[Saved entries]
============================================================
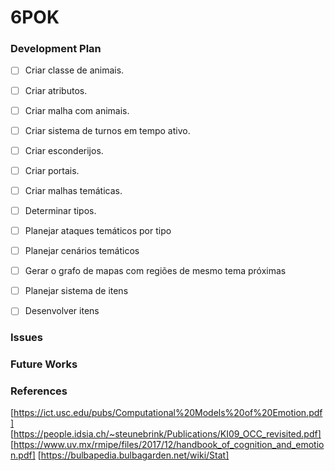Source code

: 
# 6POK

### Development Plan

- [ ] Criar classe de animais.
- [ ] Criar atributos.
- [ ] Criar malha com animais.
- [ ] Criar sistema de turnos em tempo ativo.
- [ ] Criar esconderijos.
- [ ] Criar portais.
- [ ] Criar malhas temáticas.
- [ ] Determinar tipos.


- [ ] Planejar ataques temáticos por tipo
- [ ] Planejar cenários temáticos
- [ ] Gerar o grafo de mapas com regiões de mesmo tema próximas
- [ ] Planejar sistema de itens
- [ ] Desenvolver itens

### Issues

### Future Works

### References
[https://ict.usc.edu/pubs/Computational%20Models%20of%20Emotion.pdf]
[https://people.idsia.ch/~steunebrink/Publications/KI09_OCC_revisited.pdf]
[https://www.uv.mx/rmipe/files/2017/12/handbook_of_cognition_and_emotion.pdf]
[https://bulbapedia.bulbagarden.net/wiki/Stat]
============================================================
* **DIRECTIONS**
Reproduce the source text of each record above line for line, leaving out the pictures.

* **COMPLETED EXERCISE**
Source code

: 
# 6POK

### Development Plan

- [ ] Criar classe de animais.
- [ ] Criar atributos.
- [ ] Criar malha com animais.
- [ ] Criar sistema de turnos em tempo ativo.
- [ ] Criar esconderijos.
- [ ] Criar portais.
- [ ] Criar malhas temáticas.
- [ ] Determinar tipos.


- [ ] Planejar ataques temáticos por tipo
- [ ] Planejar cenários temáticos
- [ ] Gerar o grafo de mapas com regiões de mesmo tema próximas
- [ ] Planejar sistema de itens
- [ ] Desenvolver itens

### Issues

### Future Works

### References
[https://ict.usc.edu/pubs/Computational%20Models%20of%20Emotion.pdf]
[https://people.idsia.ch/~steunebrink/Publications/KI09_OCC_revisited.pdf]
[https://www.uv.mx/rmipe/files/2017/12/handbook_of_cognition_and_emotion.pdf]
[https://bulbapedia.bulbagarden.net/wiki/Stat]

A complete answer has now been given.